>> start AVAILABLE DATA
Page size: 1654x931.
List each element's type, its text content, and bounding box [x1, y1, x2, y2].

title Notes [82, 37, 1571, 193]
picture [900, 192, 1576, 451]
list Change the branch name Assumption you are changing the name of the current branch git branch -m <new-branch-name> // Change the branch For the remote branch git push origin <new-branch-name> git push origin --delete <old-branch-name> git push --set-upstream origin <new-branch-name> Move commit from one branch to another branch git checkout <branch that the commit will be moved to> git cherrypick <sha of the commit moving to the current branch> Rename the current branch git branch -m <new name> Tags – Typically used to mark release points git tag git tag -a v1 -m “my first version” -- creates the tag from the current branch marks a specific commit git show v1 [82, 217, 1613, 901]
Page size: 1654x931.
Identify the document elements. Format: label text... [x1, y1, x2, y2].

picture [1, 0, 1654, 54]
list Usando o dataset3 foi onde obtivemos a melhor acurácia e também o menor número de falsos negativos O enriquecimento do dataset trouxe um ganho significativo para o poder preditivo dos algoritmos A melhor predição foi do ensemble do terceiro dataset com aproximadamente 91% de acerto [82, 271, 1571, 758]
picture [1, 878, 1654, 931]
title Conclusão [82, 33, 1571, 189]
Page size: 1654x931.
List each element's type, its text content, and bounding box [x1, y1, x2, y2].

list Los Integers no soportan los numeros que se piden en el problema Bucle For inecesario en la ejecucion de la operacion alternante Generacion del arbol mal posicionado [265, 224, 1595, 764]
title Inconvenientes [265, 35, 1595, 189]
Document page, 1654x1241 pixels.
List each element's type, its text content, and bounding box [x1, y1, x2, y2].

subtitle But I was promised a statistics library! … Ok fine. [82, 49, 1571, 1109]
>> end AVAILABLE DATA
Copy out every line of the material above word for word, without changing anything.

== TASK ANSWER ==
Page size: 1654x931.
List each element's type, its text content, and bounding box [x1, y1, x2, y2].

title Notes [82, 37, 1571, 193]
picture [900, 192, 1576, 451]
list Change the branch name Assumption you are changing the name of the current branch git branch -m <new-branch-name> // Change the branch For the remote branch git push origin <new-branch-name> git push origin --delete <old-branch-name> git push --set-upstream origin <new-branch-name> Move commit from one branch to another branch git checkout <branch that the commit will be moved to> git cherrypick <sha of the commit moving to the current branch> Rename the current branch git branch -m <new name> Tags – Typically used to mark release points git tag git tag -a v1 -m “my first version” -- creates the tag from the current branch marks a specific commit git show v1 [82, 217, 1613, 901]
Page size: 1654x931.
Identify the document elements. Format: label text... [x1, y1, x2, y2].

picture [1, 0, 1654, 54]
list Usando o dataset3 foi onde obtivemos a melhor acurácia e também o menor número de falsos negativos O enriquecimento do dataset trouxe um ganho significativo para o poder preditivo dos algoritmos A melhor predição foi do ensemble do terceiro dataset com aproximadamente 91% de acerto [82, 271, 1571, 758]
picture [1, 878, 1654, 931]
title Conclusão [82, 33, 1571, 189]
Page size: 1654x931.
List each element's type, its text content, and bounding box [x1, y1, x2, y2].

list Los Integers no soportan los numeros que se piden en el problema Bucle For inecesario en la ejecucion de la operacion alternante Generacion del arbol mal posicionado [265, 224, 1595, 764]
title Inconvenientes [265, 35, 1595, 189]
Document page, 1654x1241 pixels.
List each element's type, its text content, and bounding box [x1, y1, x2, y2].

subtitle But I was promised a statistics library! … Ok fine. [82, 49, 1571, 1109]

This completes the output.